• **Reading passage**
***
In 2001, my sister Sabine Sterzl brought the first canvas to one of my recent projects ‚A Roof for Offenbach’. For each numbered area on the canvas, she wrote down the painter’s name, age and nationality. To our surprise, not only children but women and men of all ages - and of all cultural backgrounds - stood in line to participate. Only after two more paintings were completed on different occasions, I realized that these pictures ought to be the vehicle for a project of their own. I have always dealt with such questions as: How can temporary projects unite people whose spheres of life otherwise rarely touch? Can participation create a sense of community? Do projects of this kind contain a kernel that lives on as positive energy, however diffuse?

Almost everyone we approached said at first that they couldn’t paint at all. So why did they nonetheless pick up paint and brush, and apply themselves, sometimes hastily, sometimes calmly and painstakingly, to one of the numbered areas? Some of them said it was ‚’to do something for a change’, ’to do something pretty’ or ’to quickly do something completely different’. The paintings also reveal the depth of the desire that we human beings - ever since our cave origins - have to leave traces behind us, to send messages to unknown others or to evoke magic moments - and thus inscribe ourselves into eternity. In the end, group dynamics clicked into place when participants asked bystanders to join in: "We want our painting finished!”

A second surprise was that each painting turned out to be something complete and cohesive; after all, much of the format was a given: The size of the canvas had been preset, as had the shapes of the flower, the numbered regions, the colors. Nevertheless, the paintings differ in tint, in the choice of abstraction, image or inscription, in response to the limits of the numbered regions, and to some extent in the painting techniques. Choosing from an abundance of possibilities, the painters gave shape to their painting. In the first few regions of each picture, this choice was unconstrained, but the more a picture had been filled, the more it developed a life of its own. The genesis of each painting differed from those of the others, but the process remained a constant: Who starts it off? Who already has a theme in mind? Who joins in? Who mobilizes others? Who sees what’s missing? Who finishes it off ... sometimes even when the others have left longsince? This ability to create a group
performance did not depend on whether the participants were children or adults, - and it wasn’t influenced by whether they were just passers-by or groups whose members knew each other well.
***
• **Work instructions**
[1] In the community painting text, what did Sabine Sterzl write down for each numbered area on the canvas?
[2] Reproduce the community painting text word for word, starting at "In 2001, my" and ending at "energy, however diffuse?".
[3] Write the next part of the community painting text, picking up after its final sentence.
The items after this point are separate material, unrelated to the community painting text.
***
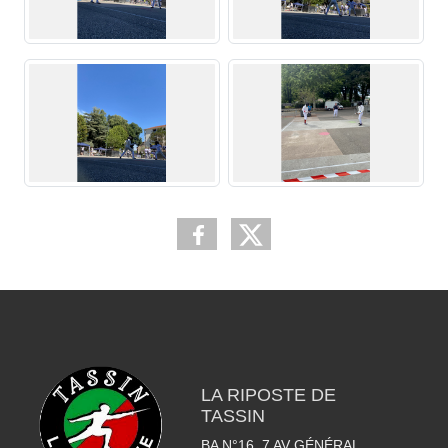
LA RIPOSTE DE
TASSIN
BA N°16, 7 AV GÉNÉRAL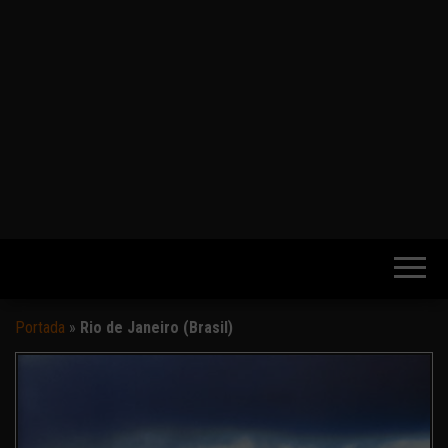
Portada
»
Rio de Janeiro (Brasil)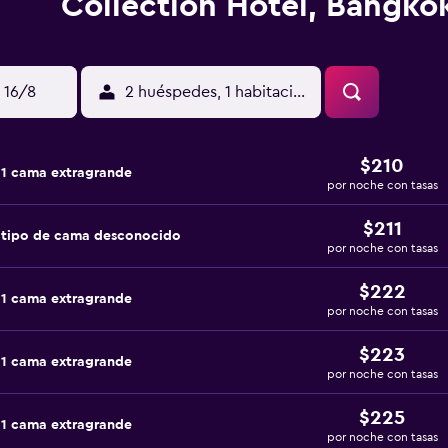
Collection Hotel, Bangko
 16/8
2 huéspedes, 1 habitación
$210
 1 cama extragrande
por noche con tasas
$211
 tipo de cama desconocido
por noche con tasas
$222
 1 cama extragrande
por noche con tasas
$223
 1 cama extragrande
por noche con tasas
$225
 1 cama extragrande
por noche con tasas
***
• **Answers by item**
[1] The painter's name, age and nationality.

[2]
In 2001, my sister Sabine Sterzl brought the first canvas to one of my recent projects ‚A Roof for Offenbach’. For each numbered area on the canvas, she wrote down the painter’s name, age and nationality. To our surprise, not only children but women and men of all ages - and of all cultural backgrounds - stood in line to participate. Only after two more paintings were completed on different occasions, I realized that these pictures ought to be the vehicle for a project of their own. I have always dealt with such questions as: How can temporary projects unite people whose spheres of life otherwise rarely touch? Can participation create a sense of community? Do projects of this kind contain a kernel that lives on as positive energy, however diffuse?

[3]
Each painting makes up a snapshot of communications between particular people at a particular place in Offenbach at a particular time. As a whole each painting has a distinctive character of its own, but in detail the paintings show both parallels and unique details. As I remember, there was only one young participant (who by the way painted the first area of the first picture) who reappeared in another painting session. But over the last few years, I have been approached several times on the street, by people wanting to know where "their painting” was now. In this exhibit, all the participants will have the chance to see their region in a painting - and all the 1190 others. Almost all groups who dida painting will contribute to the exhibit and to the events around it; they will thus help to create a ’temporary meeting point’ at which the project aims. This provides at least a chance to get in touch with one another, regardless of the place in which a painting was done.

The Offenbach Pictures which are assembled for the exhibit, are afterwards to be scattered once more, and to reappear in different public locations in Offenbach. In this way they may evoke memories of a moment in which everything seemed simple and joyful - a small moment of freedom which only creativity can give rise.

But like all processes of communication, this one too is transient and ephemeral. It can be set in motion but not controlled. Only time will show where it leads - and this is true even if it comes to an end or if it has an outcome we will never learn about.